To make this change, you don’t need me to bully you or try to shame you into believing that feeling busy is a low-ranking feeling. You already know. You don’t need me to bully you into believing that being free and calm and present is better. You already know.

So since you already know, why not take the next step and DO something about it.

  • Stop doing things you don’t want to do out of obligation.
  • If you hate your job, make a plan to do something else with ⅓ of your time on earth and implement that time.
  • If certain tasks are energy-draining for you, rearrange your life so you do less of those tasks and more of the tasks that leave you feeling energized and happy.

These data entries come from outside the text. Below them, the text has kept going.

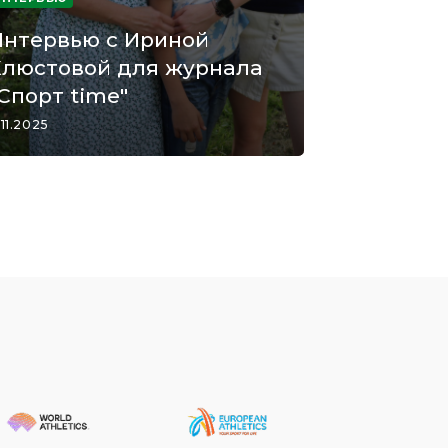
Интервью с Ириной
Хлюстовой для журнала
Спорт time"
.11.2025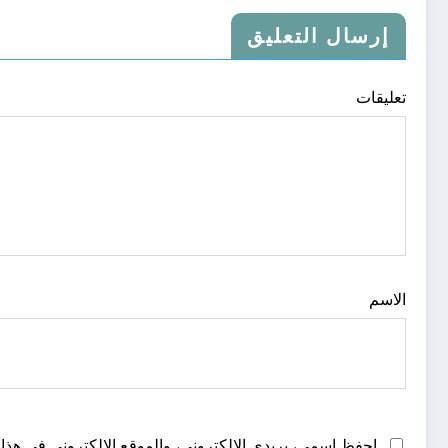
إرسال التعليق
تعليقات
الاسم
احفظ اسمي، بريدي الإلكتروني، والموقع الإلكتروني في هذا 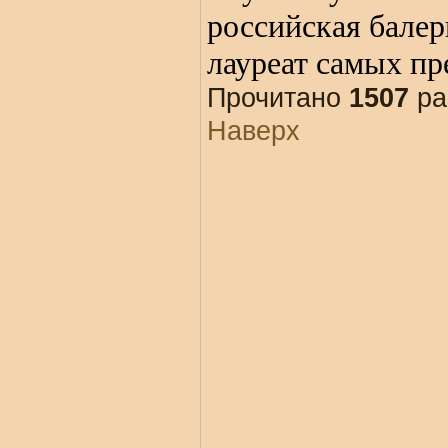
российская балер
лауреат самых п
Прочитано
1507
ра
Наверх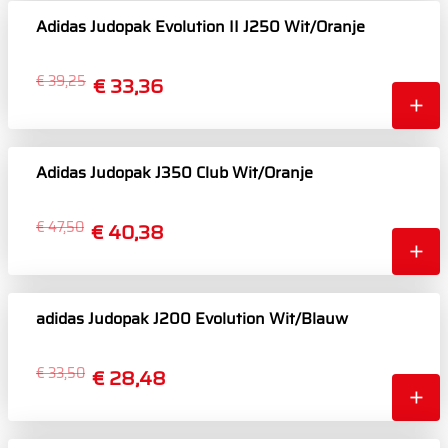
Adidas Judopak Evolution II J250 Wit/Oranje
€ 39,25
€ 33,36
Adidas Judopak J350 Club Wit/Oranje
€ 47,50
€ 40,38
adidas Judopak J200 Evolution Wit/Blauw
€ 33,50
€ 28,48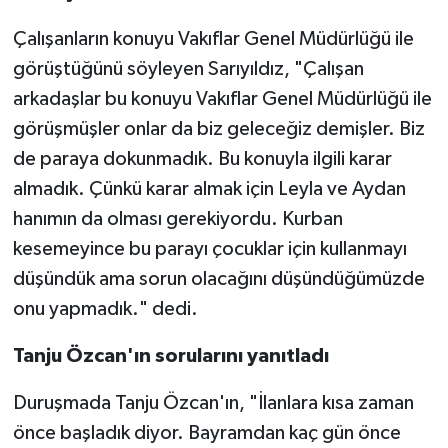
Çalışanların konuyu Vakıflar Genel Müdürlüğü ile
görüştüğünü söyleyen Sarıyıldız, "Çalışan
arkadaşlar bu konuyu Vakıflar Genel Müdürlüğü ile
görüşmüşler onlar da biz geleceğiz demişler. Biz
de paraya dokunmadık. Bu konuyla ilgili karar
almadık. Çünkü karar almak için Leyla ve Aydan
hanımın da olması gerekiyordu. Kurban
kesemeyince bu parayı çocuklar için kullanmayı
düşündük ama sorun olacağını düşündüğümüzde
onu yapmadık." dedi.
Tanju Özcan'ın sorularını yanıtladı
Duruşmada Tanju Özcan'ın, "İlanlara kısa zaman
önce başladık diyor. Bayramdan kaç gün önce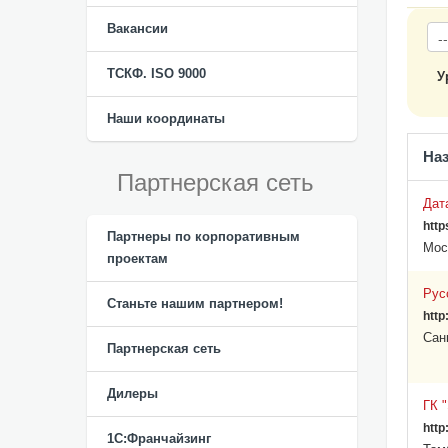
Вакансии
ТСКФ. ISO 9000
У
Наши координаты
На
Партнерская сеть
Дат
http
Партнеры по корпоративным
Мос
проектам
Рус
Станьте нашим партнером!
http
Сан
Партнерская сеть
Дилеры
ГК 
http
1С:Франчайзинг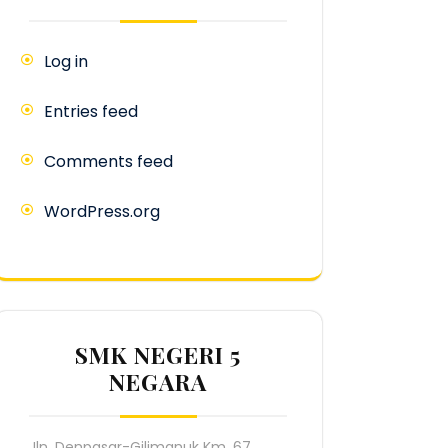
Log in
Entries feed
Comments feed
WordPress.org
SMK NEGERI 5
NEGARA
Jln. Denpasar-Gilimanuk Km. 67,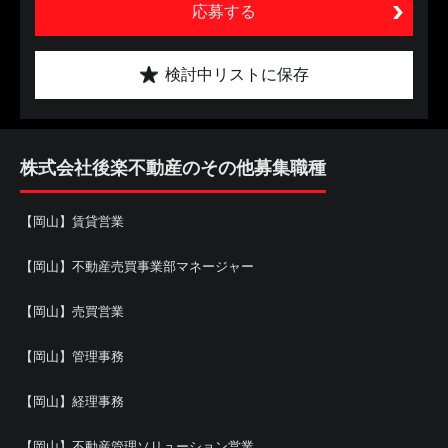
応募する
検討中リストに保存
株式会社後楽不動産のその他募集職種
【岡山】賃貸営業
【岡山】不動産売買事業部マネージャー
【岡山】売買営業
【岡山】管理事務
【岡山】経理事務
【岡山】不動産管理ソリューション営業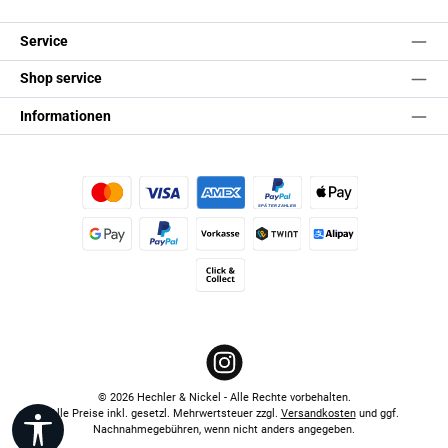
Service
Shop service
Informationen
Kredit- oder Debitkarte
Später Bezahlen
Apple Pay
Google Pay
PayPal
Vorkasse
TWINT
Alipay (Unzer payments)
Click & Collect
Instagram
© 2026 Hechler & Nickel - Alle Rechte vorbehalten.
Alle Preise inkl. gesetzl. Mehrwertsteuer zzgl.
Versandkosten
und ggf.
Werkzeugleiste anzeigen
Nachnahmegebühren, wenn nicht anders angegeben.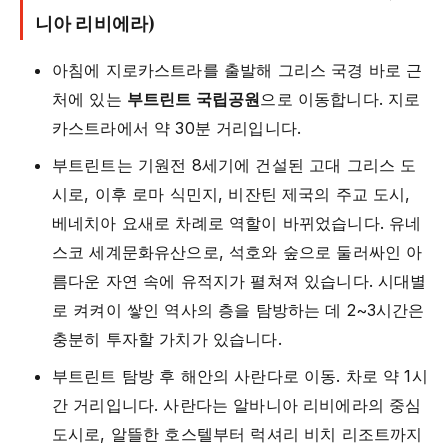
니아 리비에라)
아침에 지로카스트라를 출발해 그리스 국경 바로 근
처에 있는
부트린트 국립공원
으로 이동합니다. 지로
카스트라에서 약 30분 거리입니다.
부트린트는 기원전 8세기에 건설된 고대 그리스 도
시로, 이후 로마 식민지, 비잔틴 제국의 주교 도시,
베네치아 요새로 차례로 역할이 바뀌었습니다. 유네
스코 세계문화유산으로, 석호와 숲으로 둘러싸인 아
름다운 자연 속에 유적지가 펼쳐져 있습니다. 시대별
로 켜켜이 쌓인 역사의 층을 탐방하는 데 2~3시간은
충분히 투자할 가치가 있습니다.
부트린트 탐방 후 해안의 사란다로 이동. 차로 약 1시
간 거리입니다. 사란다는 알바니아 리비에라의 중심
도시로, 알뜰한 호스텔부터 럭셔리 비치 리조트까지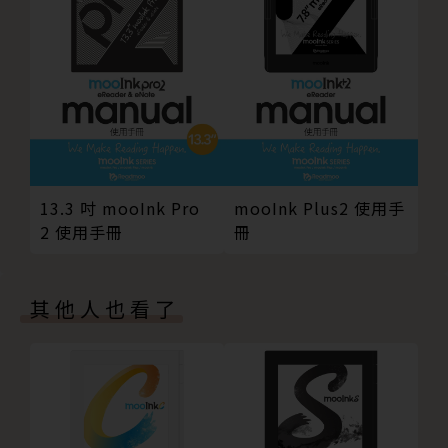
2.3.2. 同步書櫃
2.3.3. 呈現／收合／分類／篩選／排序
2.3.4. 批次管理
2.3.5. 書籍管理
2.4. 開書閱讀
2.4.1. 流式／版式書介紹
2.4.2. 下一頁／上一頁／工具列／返回書櫃
13.3 吋 mooInk Pro
mooInk Plus2 使用手
2.4.3. 書內調換翻頁鍵
2 使用手冊
冊
2.4.4. 書內螢幕觸控
2.4.5. 查看目錄／書籤／劃線註記
2.4.6. 書籤設定
其他人也看了
2.4.7. 書籍內文全文搜尋
2.4.8. 圖片放大縮小
2.4.9. 流式書排版設定
2.4.10. 流式書劃線註記／跨頁劃線
2.4.11. 流式書報錯／字典／網頁／維基／書內搜尋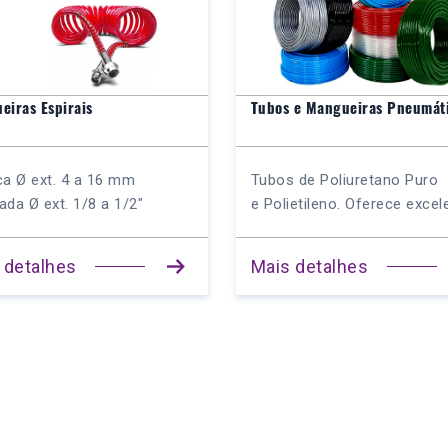
eiras Espirais
Tubos e Mangueiras Pneumát
ca Ø ext. 4 a 16 mm
Tubos de Poliuretano Puro
ada Ø ext. 1/8 a 1/2″
e Polietileno. Oferece excele
 detalhes
Mais detalhes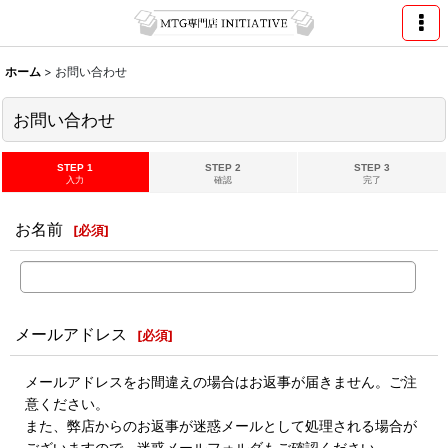
ホーム
>
お問い合わせ
お問い合わせ
STEP 1
STEP 2
STEP 3
入力
確認
完了
お名前
[
必須
]
メールアドレス
[
必須
]
メールアドレスをお間違えの場合はお返事が届きません。ご注
意ください。
また、弊店からのお返事が迷惑メールとして処理される場合が
ございますので、迷惑メールフォルダもご確認ください。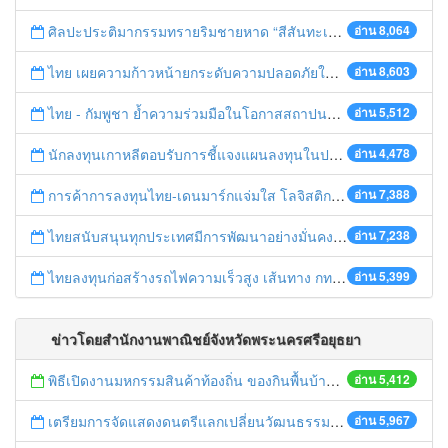
ศิลปะประติมากรรมทรายริมชายหาด “สีสันทะเลชุมพร สู่อาเซียน”
อ่าน 8,064
ไทย เผยความก้าวหน้ายกระดับความปลอดภัยในการทำงานสู่มาตรฐานสากล
อ่าน 8,603
ไทย - กัมพูชา ย้ำความร่วมมือในโอกาสสถาปนาความสัมพันธ์ทางการทูตครบรอบ 65 ปี
อ่าน 5,512
นักลงทุนเกาหลีตอบรับการชี้แจงแผนลงทุนในประเทศไทย
อ่าน 4,478
การค้าการลงทุนไทย-เดนมาร์กแจ่มใส โลจิสติกส์ไทยโดดเด่นในภูมิภาค
อ่าน 7,388
ไทยสนับสนุนทุกประเทศมีการพัฒนาอย่างมั่นคง มั่งคั่ง ยั่งยืน ในการประชุม Boao Forum for Asia
อ่าน 7,238
ไทยลงทุนก่อสร้างรถไฟความเร็วสูง เส้นทาง กทม.-นครราชสีมา
อ่าน 5,399
ข่าวโดยสำนักงานพาณิชย์จังหวัดพระนครศรีอยุธยา
พิธีเปิดงานมหกรรมสินค้าท้องถิ่น ของกินพื้นบ้าน งานสรงน้ำหลวงปู่ทวด และเปิดศูนย์เครือข่ายธุรกิจ Biz Club จังหวัดพระนครศรีอยุธยา
อ่าน 5,412
เตรียมการจัดแสดงดนตรีแลกเปลี่ยนวัฒนธรรมไทย-บรูไนฯ "อาไล พาเพลิน”
อ่าน 5,967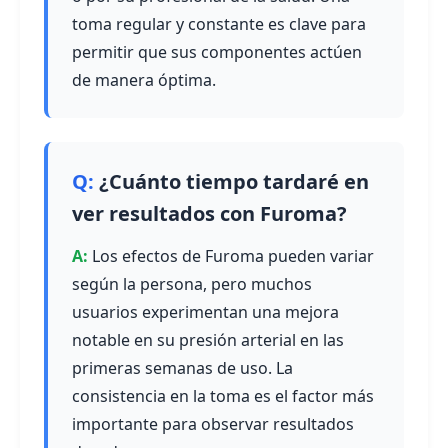
toma regular y constante es clave para
permitir que sus componentes actúen
de manera óptima.
¿Cuánto tiempo tardaré en
ver resultados con Furoma?
Los efectos de Furoma pueden variar
según la persona, pero muchos
usuarios experimentan una mejora
notable en su presión arterial en las
primeras semanas de uso. La
consistencia en la toma es el factor más
importante para observar resultados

I borrowed this last one from a great book Designing Your Life, which I highly recommend. Here’s an exercise from the book: use the Good Time Journal to log your activities a few days per week for about 3 weeks. Then reflect on your findings. So helpful!

And if writing your book is sucking the life out of you, for goodness sake, enlist the help of someone like me. Because what we all need is to unload the baggage in our lives that make us feel less free and calm and present? If you aren’t ready, don’t worry. I’ll be waiting here patiently for you to contact me.

Hey, look! Maybe I managed to turn some of my feelings into DOINGs after all.